Modulation-based Speech Enhancement

We recently proposed speech enhancement in modulation domain. In the following contributions, speech enhancement results in modulation domain are presented.

M. Blass, P. Mowlaee, B. Kleijn, "Single-Channel Speech Enhancement Using Double Spectrum", in Proc. INTERSPEECH 2016, San Fransisco, USA, September 2016 [Audio].
P. Mowlaee, M. Blass, B. Kleijn, "New Results in Modulation-Domain Single-Channel Speech Enhancement", IEEE/ACM Transactions on Audio, Speech and Language Processing, vol. 25, Iss. 11, pp. 2125-2137, Nov. 2017.[Audio].

Below, we present some audio samples demonstrating the impact of the proposed double spectrum speech enhancement versus benchmark methods. The results are shown for the fully blind scenario of male and female utterance corrupted in white and babble noise. For comparison, results of mmsestsa, MMSE-SPU and Modulation Spectral Subtraction (ModSpecSub) methods are shown. Here we present the results of the instrumental predictors for perceived quality and speech intelligibility using PESQ and STOI, respectively:

Female speech: ''The small boy put the worm on the hook'' in babble noise SNR = 0 (dB):

PESQ: Proposed = 2.34, mmsestsa = 2.19, ModSpecSub = 2.17 , MMSE-SPU = 2.15, Noisy = 1.95.

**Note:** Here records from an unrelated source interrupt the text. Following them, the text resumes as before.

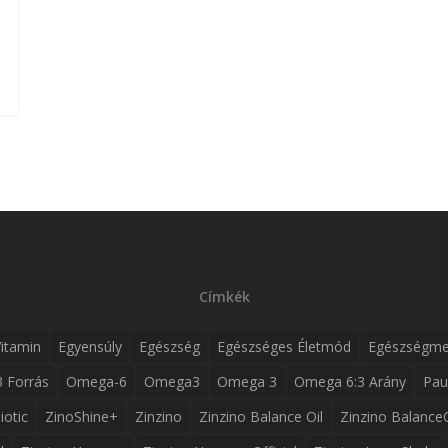
Címkék
itamin
Egyensúly
Egészség
Egészséges Életmód
Egészségme
 Forrás
Omega-6
Omega3
Omega 3
Omega 6:3 Arány
Pau
iotic
ZinoShine+
Zinzino
Zinzino Balance Oil
Zinzino Balance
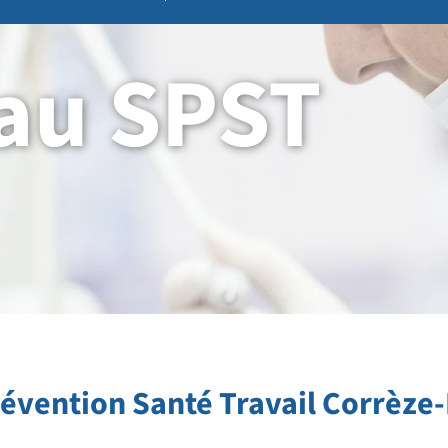
au SPST
révention Santé Travail Corrèz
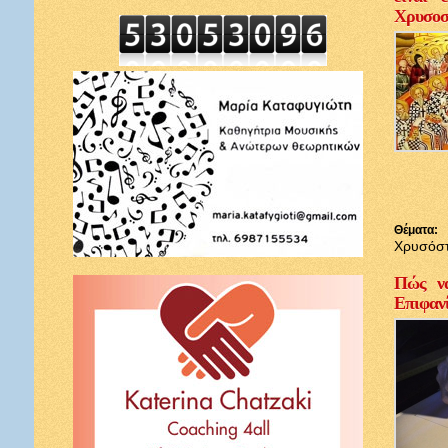
Χρυσοσ
Θέματα:
Χρυσόσ
Πώς να
Επιφαν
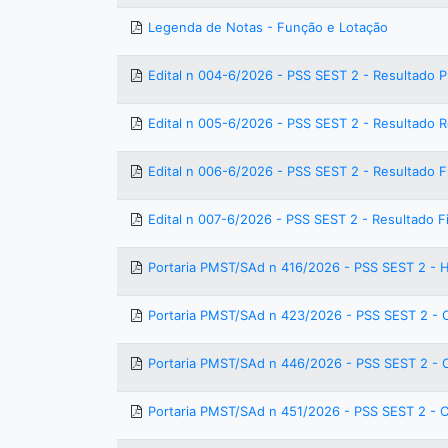
Legenda de Notas - Função e Lotação
Edital n 004-6/2026 - PSS SEST 2 - Resultado P
Edital n 005-6/2026 - PSS SEST 2 - Resultado 
Edital n 006-6/2026 - PSS SEST 2 - Resultado F
Edital n 007-6/2026 - PSS SEST 2 - Resultado F
Portaria PMST/SAd n 416/2026 - PSS SEST 2 -
Portaria PMST/SAd n 423/2026 - PSS SEST 2 - 
Portaria PMST/SAd n 446/2026 - PSS SEST 2 -
Portaria PMST/SAd n 451/2026 - PSS SEST 2 - 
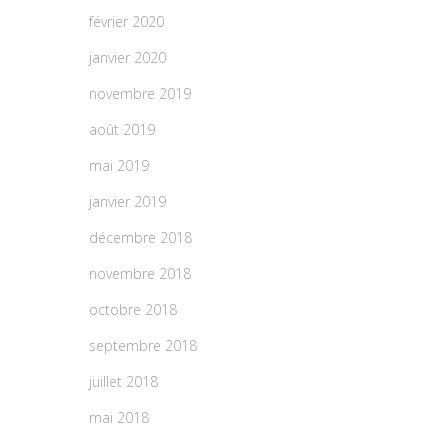
février 2020
janvier 2020
novembre 2019
août 2019
mai 2019
janvier 2019
décembre 2018
novembre 2018
octobre 2018
septembre 2018
juillet 2018
mai 2018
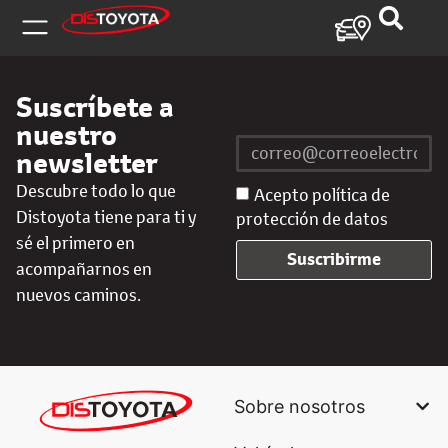
Suscríbete a
nuestro
newsletter
Descubre todo lo que
Acepto política de
Distoyota tiene para ti y
protección de datos
sé el primero en
Suscribirme
acompañarnos en
nuevos caminos.
Sobre nosotros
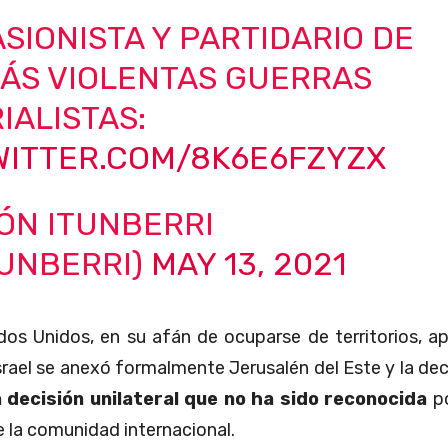
SIONISTA Y PARTIDARIO DE
MÁS VIOLENTAS GUERRAS
IALISTAS:
TWITTER.COM/8K6E6FZYZX
ÓN ITUNBERRI
TUNBERRI)
MAY 13, 2021
dos Unidos, en su afán de ocuparse de territorios, a
srael se anexó formalmente Jerusalén del Este y la dec
 decisión unilateral que no ha sido reconocida
p
 la comunidad internacional.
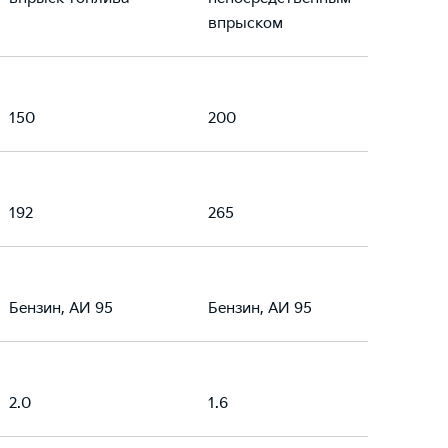
впрыском
150
200
192
265
Бензин, АИ 95
Бензин, АИ 95
2.0
1.6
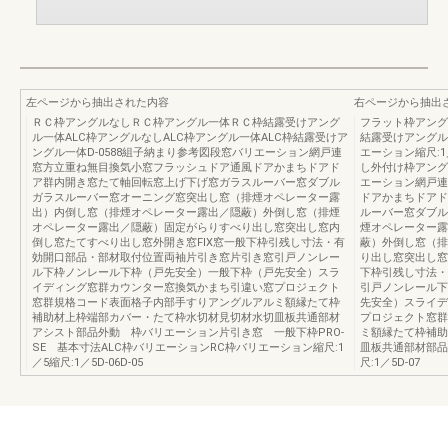
左ページから抽出された内容
右ページから抽出
ＲＣ枠アングルなしＲＣ枠アングル一体ＲＣ枠結露受けアング
フラット枠アング
ル一体ALC枠アングルなしALC枠アングル一体ALC枠結露受けア
結露受けアングル
ングル一体D-0588組子納まり参考図段窓バリエーション網戸連
エーション縮尺:1／
窓方立重ね無目換気小窓フラッシュドア通風ドアかまちドアド
し外付け枠アングル
ア群内開き窓たて軸回転窓上げ下げ窓ガラスルーバー窓ダブル
エーション網戸連
ガラスルーバー窓オーニング窓突出し窓（排煙オペレーター露
ドアかまちドアド
出）内倒し窓（排煙オペレーター露出／隠蔽）外倒し窓（排煙
ルーバー窓ダブル
オペレーター露出／隠蔽）固定がらりすべり出し窓突出し窓内
煙オペレーター露
倒し窓たてすべり出し窓外開き窓FIX窓一般下枠引残し寸法・有
蔽）外倒し窓（排
効開口部品・部材取付位置両袖片引き窓片引き窓引戸ノンレー
り出し窓突出し窓
ル下枠ノンレール下枠（戸先安全）一般下枠（戸先安全）スラ
下枠引残し寸法・
イディング窓群カウンター窓換気かまち引違い窓プロジェクト
引戸ノンレール下
窓群規格コード表面格子内部手すりアングルアルミ額縁たて枠
先安全）スライデ
補助材上枠端部カバー・たて枠水切材見切材水切皿板共通部材
プロジェクト窓群
アシスト部品外動 枠バリエーション片引き窓 一般下枠PRO-
ミ額縁たて枠補助
SE 基本寸法ALC枠バリエーションRC枠バリエーション縮尺:1
皿板共通部材部品
／5縮尺:1／5D-06D-05
尺:1／5D-07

STOI: Proposed = 0.6899, mmsestsa = 0.6912, ModSpecSub = 0.6166 , MMSE-SPU = 0.6682, Noisy = 0.6677.

Male speech: ''She wore warm, fleecy, woolen overalls.'' in babble noise SNR = 0 (dB):

PESQ: Proposed = 2.48, mmsestsa = 2.40, ModSpecSub = 2.38 , MMSE-SPU = 2.20, Noisy = 2.13.

STOI: Proposed = 0.7608, mmsestsa = 0.7576, ModSpecSub = 0.7001 , MMSE-SPU = 0.7154, Noisy = 0.7398.

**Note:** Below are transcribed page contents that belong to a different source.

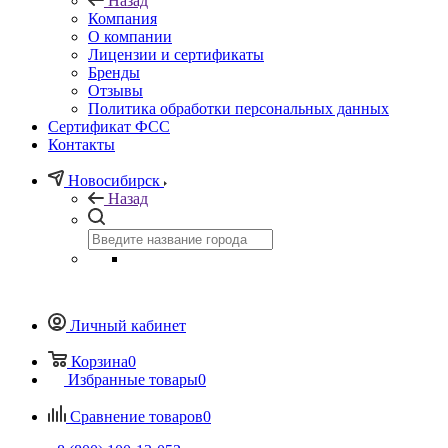
Назад
Компания
О компании
Лицензии и сертификаты
Бренды
Отзывы
Политика обработки персональных данных
Сертификат ФСС
Контакты
Новосибирск
Назад
Личный кабинет
Корзина
0
Избранные товары
0
Сравнение товаров
0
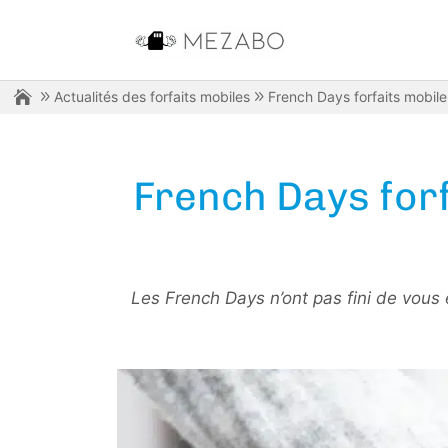
Actualités des forfaits mobiles
French Days forfaits mobile 
French Days forf
Les French Days n’ont pas fini de vous 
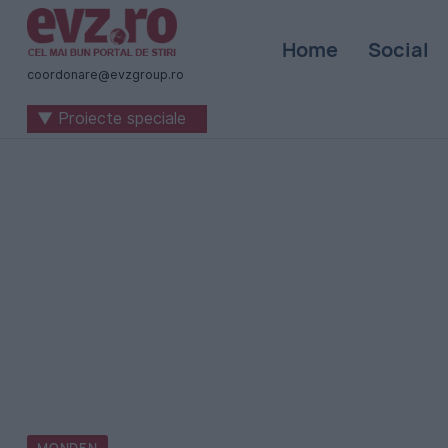
Știri
Home
Social
naționale
coordonare@evzgroup.ro
și
▼ Proiecte speciale
internaționale
|
România
-
Evenimentul
Zilei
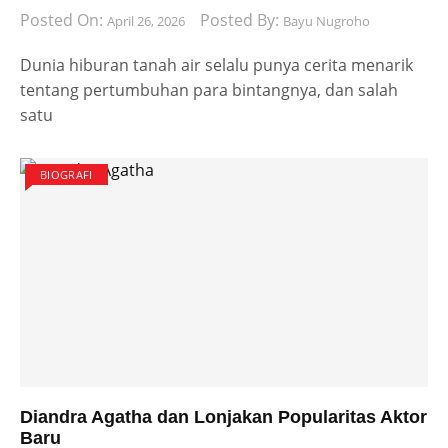
Posted On:
Posted By:
April 26, 2026
Bayu Nugroho
Dunia hiburan tanah air selalu punya cerita menarik
tentang pertumbuhan para bintangnya, dan salah
satu
BIOGRAFI
Diandra Agatha dan Lonjakan Popularitas Aktor
Baru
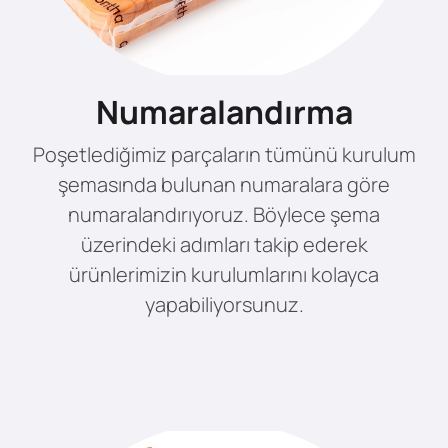
Numaralandırma
Poşetlediğimiz parçaların tümünü kurulum
şemasında bulunan numaralara göre
numaralandırıyoruz. Böylece şema
üzerindeki adımları takip ederek
ürünlerimizin kurulumlarını kolayca
yapabiliyorsunuz.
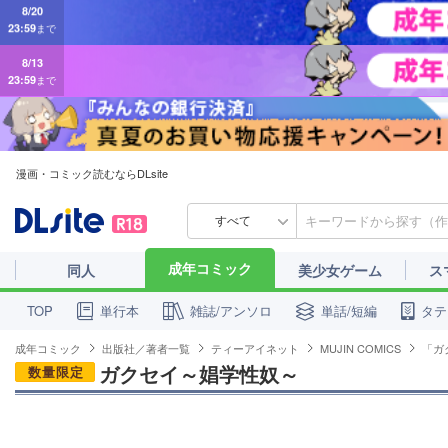
8/13
23:59
まで
漫画・コミック読むならDLsite
すべて
成年コミック
同人
美少女ゲーム
ス
単行本
雑誌/アンソロ
単話/短編
タテ
TOP
成年コミック
出版社／著者一覧
ティーアイネット
MUJIN COMICS
「ガ
ガクセイ～娼学性奴～
数量限定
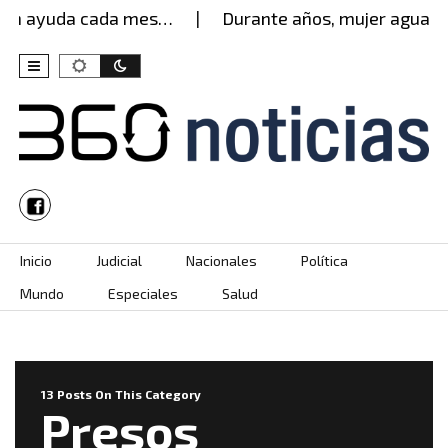
yuda cada mes…
Durante años, mujer aguantó enci
Skip to content
Inicio
Judicial
Nacionales
Política
Mundo
Especiales
Salud
13 Posts On This Category
Presos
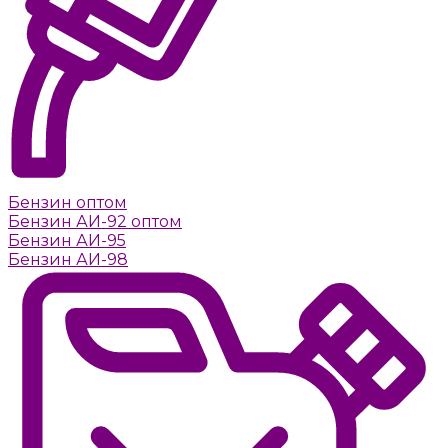
Бензин оптом
Бензин АИ-92 оптом
Бензин АИ-95
Бензин АИ-98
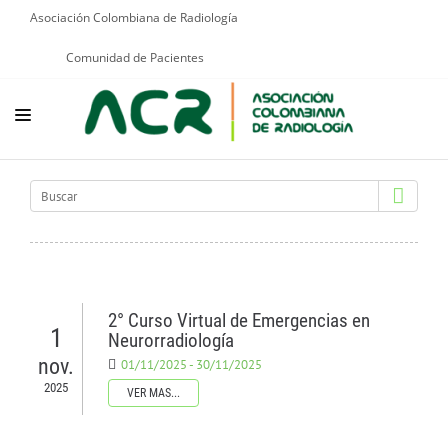
Asociación Colombiana de Radiología
Comunidad de Pacientes
NOSOTROS
EDUCACIÓN
PUBLICACIONES
PROGRAMAS INSTITUCIONALES
2° Curso Virtual de Emergencias en
1
PROGRAMAS POR PATOLOGÍAS
Neurorradiología
nov.
01/11/2025 - 30/11/2025
JURÍDICO
2025
VER MAS...
GRUPOS CIENTÍFICOS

Female speech: ''The small boy put the worm on the hook'' in white noise SNR = 0 (dB):

PESQ: Proposed = 2.22, mmsestsa = 2.18, ModSpecSub = 2.19 , MMSE-SPU = 2.21, Noisy = 1.68.

STOI: Proposed = 0.6522, mmsestsa = 0.6835, ModSpecSub = 0.6522 , MMSE-SPU = 0.6774, Noisy = 0.6497.

Male speech: ''Her purse was full of useless trash'' in train noise SNR = 0 (dB):

PESQ: Proposed = 1.78, mmsestsa = 1.76, ModSpecSub = 1.62 , MMSE-SPU = 1.38, Noisy = 1.37.

STOI: Proposed = 0.58, mmsestsa = 0.59, ModSpecSub = 0.56 , MMSE-SPU = 0.53, Noisy = 0.58.

Male speech: ''Wipe the grease off his dirty face'' in street noise SNR = 0 (dB):

PESQ: Proposed = 2.03, mmsestsa = 2.03, ModSpecSub = 2.05, MMSE-SPU = 1.82, Noisy = 1.72.

STOI: Proposed = 0.68, mmsestsa = 0.65, ModSpecSub = 0.65, MMSE-SPU = 0.64, Noisy = 0.67.